Deposit received: ¥10,000,000—after taxes.

Hayashi Maki immediately called Sonoko Machida to ask what was going on.

"It's a tip," she sighed. "You got lucky. Some ojou-sama liked your novel and tossed you a donation on a whim."

"By the way, Fushikawa Bunko has a new owner."

"A new owner?" Hayashi Maki was stunned.

Could it be the same ojou-sama who just tipped him? With such a generous hand, it had to be Sanzenin Nagi.

But why had she only noticed his preview a week after it went up?

Naturally, he had no idea about the curse… or that Isumi had tried to visit Nagi and kept getting hopelessly lost—spatially lost. Once, she somehow wandered all the way to Australia.

After hanging up, Hayashi Maki felt dazed. Ten million yen wasn't much to an ojou-sama, but to an easy-to-please normal person, that was basically financial independence. Suddenly he didn't feel like working—what then?

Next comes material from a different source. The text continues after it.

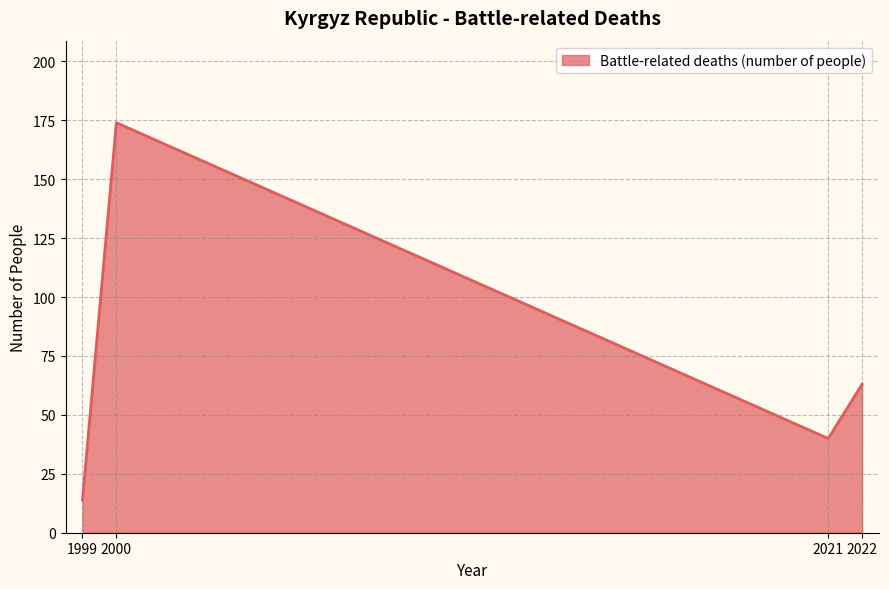

At which category does the data reach its first local valley?

2021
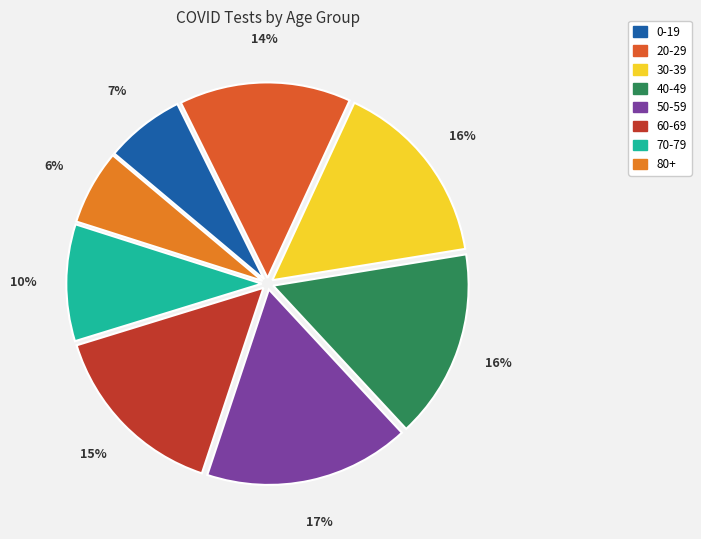

What is the ratio of the value at 50-59 to the value at 80+?

2.7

He opened his author account. There was already a comment from the young lady:

Sanzenin Nagi: "Kurosora Twilight-sensei, keep up the good work! I'm looking forward to the rest!"

Well then—if the ojou-sama herself was urging updates and tipping, he couldn't disappoint.

Kurosora Twilight: "I'm drafting volume 3 right now; volume 2 has cleared editorial review. Please look forward to it!"

Nagi nodded, satisfied. Worth buying Fushikawa Bunko, then—this Kurosora Twilight had good instincts. Otherwise she'd just send every editor to camp on his doorstep for updates.

As the new owner, Nagi immediately asked maid Maria to go fetch Kurosora Twilight's latest manuscript. She couldn't wait for the release window—she wanted to read the rest now.

Volume 1 of Hayashi Maki's novel established the two heroines and how they crossed paths with the MC, then rolled into rom-com hijinks and love-triangle mayhem—with a sprinkling of spicy scenes. It was a light novel; without the heroines tossing the MC a little "fanservice," where was the fun?

Hayashi Maki figured he'd soon be receiving Sanzenin Nagi's "razor blades." The plan—hatched with Kasumigaoka Utaha—was to yo-yo the readers for several volumes: make the MC lose his memory, or the heroine lose hers; have a confirmed couple suddenly become "siblings," dive into melodramatic family ethics… then flip it all back again for a perfect ending.

This kind of relentless push-and-pull that sent readers reaching for antacids was bound to attract "knife-mail." But the light-novel scene in this world was still behind; what felt melodramatic to Hayashi Maki would be era-defining to everyone else.

If you can grab readers' hearts and whip up their emotions, you've basically cracked the traffic code—one book to seal your legend.